I'm not quite sure what to look for next. The file does exist.

I notice there is no cfg file in /usr/src/tools/tools/nanobsd. I wonder why that is?

A search of this forum did not turn up much useful.


----------



## Paul47 (Mar 18, 2013)

Now that I think of it, not being able to build NanoBSD using the standard configuration looks like a bug. I guess I will file one unless someone has any other ideas or reasons for this.


----------



## Paul47 (Mar 19, 2013)

I just tried running the build again, and it ran to completion.

This was my 3rd attempt. In my first attempt I had installed 64-bit FreeBSD 9.1 on a hard drive and run from there. In my second attempt I had installed 32-bit FreeBSD 9.1 on a flash drive.
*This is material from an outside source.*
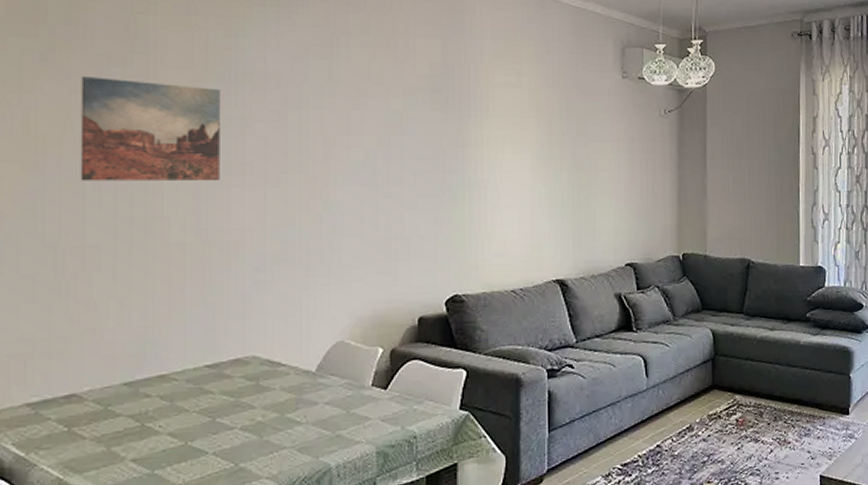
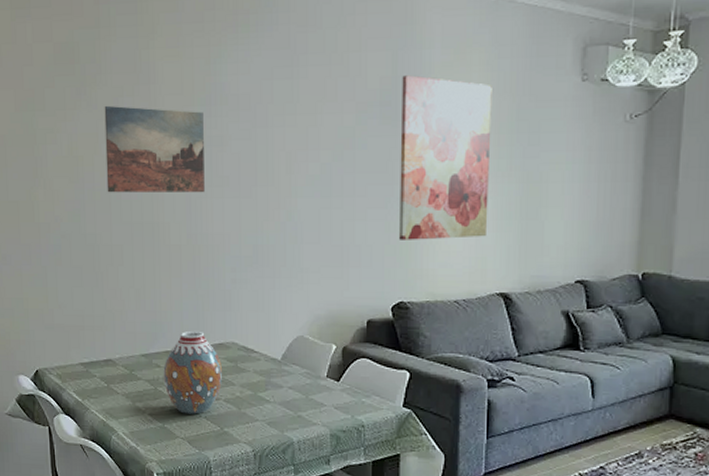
vase: none [155,346,238,453] -> present [163,330,222,415]
wall art: none [452,63,542,230] -> present [399,75,492,240]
It's just possible I still had the hard drive connected and booted from that, thinking I was booting from the 32-bit install. This time I had the hard drive disconnected, and certainly did run the 32-bit install. So, my guess now is that there is a problem with the 64-bit install. I have read here and there of problems with 64-bit FreeBSD and this board (specifically the video) but I thought the fix was in long enough ago to get into the 9.1 release. Who knows? I am happy now anyway.


----------



## Paul47 (Mar 20, 2013)

OK, another theory bites the dust.

I made a short config file because I wanted to change a couple things, and ran the build again. It failed!

Again it failed in the "build world" step where the linking was going on, but linking another file. I grepped and found several "Error codes" in the log, the first one being "[.depend]". There were none of these in the previous build.

I am getting the impression there is a "race condition" in the script, meaning some steps are executing before previous steps have finished. Since I have a very slow storage medium, perhaps I see it more than others do.


----------